92年、そうしたJR九州の思いがひとつの形となって世に生まれ落ちる。博多~西鹿児島(現・鹿児島中央)間を走る787系新型特急「つばめ」である。約85億円を投じてつくられたこの列車は、それまでのローカル線に蔓延していた「汚い、臭い、美しくない」を払拭した画期的な列車として、世間をあっと言わせた。すぐれた鉄道デザインに与えられる国際的な賞「ブルネル賞」をはじめ、内外の批評家からも高い評価を受けた。

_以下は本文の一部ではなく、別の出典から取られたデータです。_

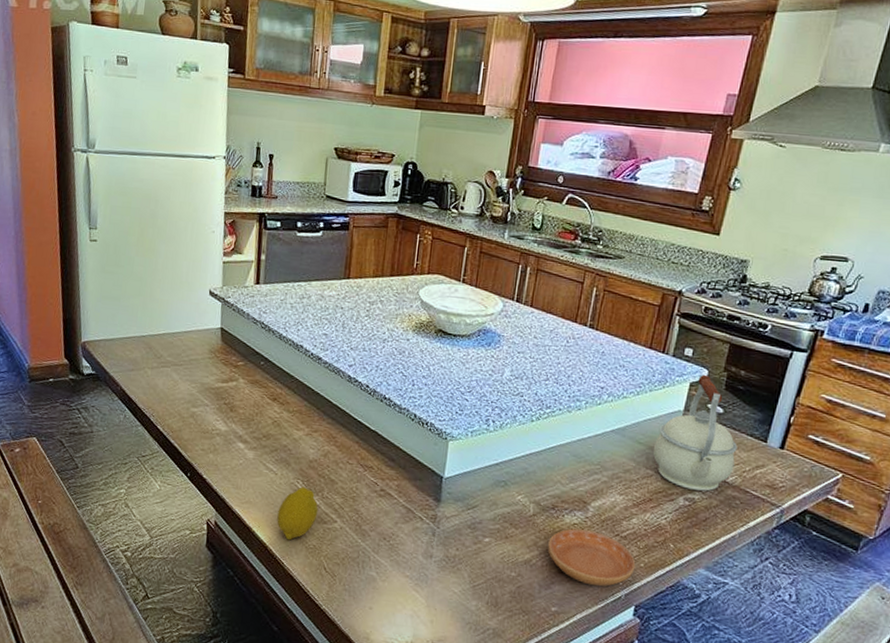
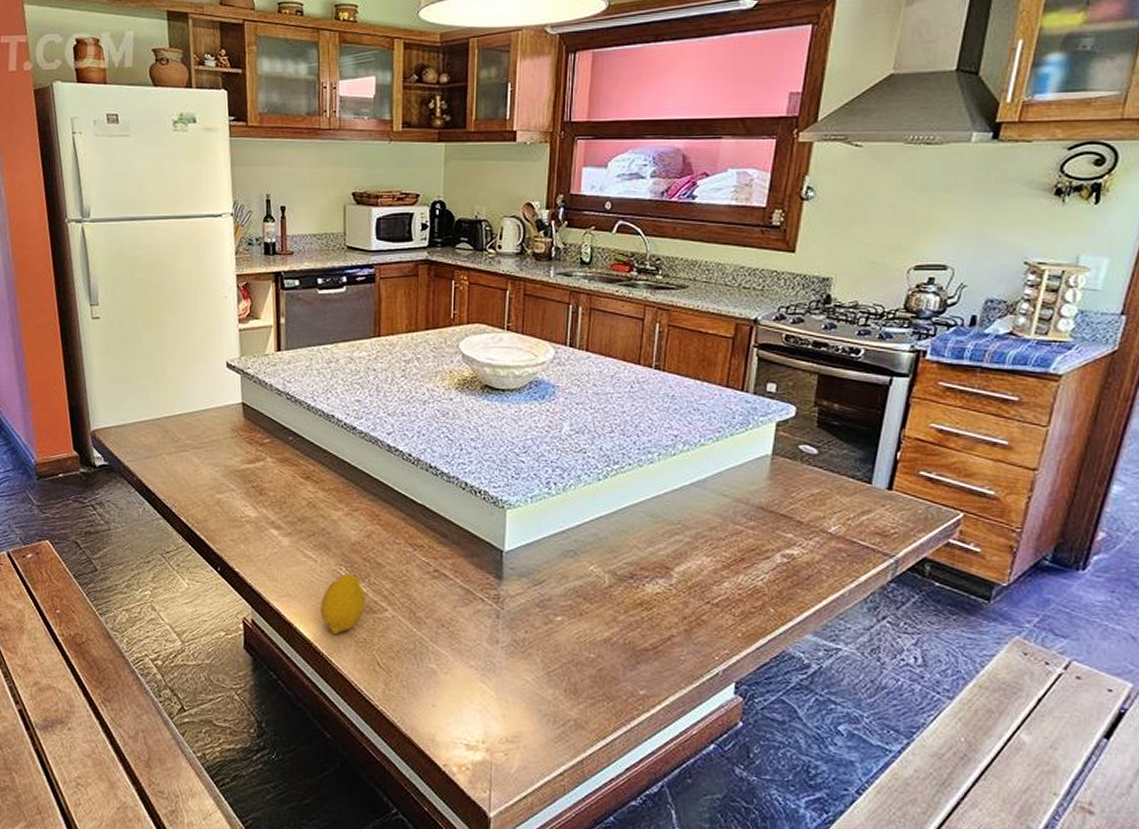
saucer: present [548,528,636,587] -> none [629,599,732,663]
kettle: present [652,374,738,492] -> none [740,411,838,545]

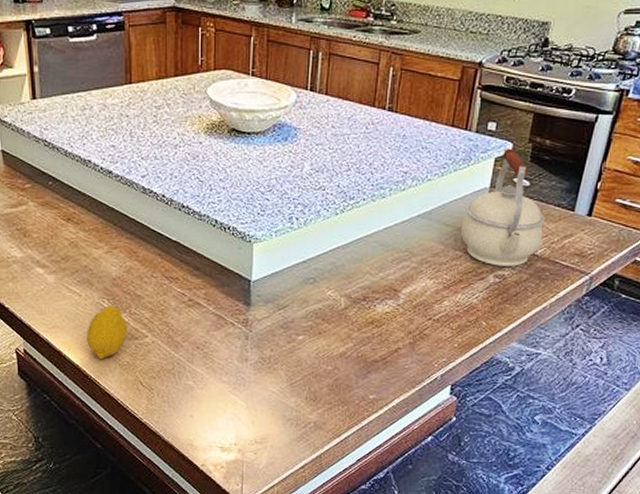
kettle: none [740,411,838,545] -> present [460,148,545,266]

この列車での成功を機に、JR九州は、「はやとの風」「いさぶろう・しんぺい」「海幸山幸(うみさちやまさち)」など水戸岡デザインによる斬新な新型車両を次々と投入していく。単なる通勤通学列車ではなく、「観光列車」として位置づけられた列車群だった。

たとえば、11年10月に走り始めた「A列車で行こう」は、熊本~三角(みすみ)間を結ぶ9つ目となる観光列車で、列車内には天草をテーマにしたシックなバーを設えた。

「地域が持っている特性に物語を見出し、列車へとつなげていく」と唐池が言うように、車内のそこここに天草の歴史や文化がデザインされている。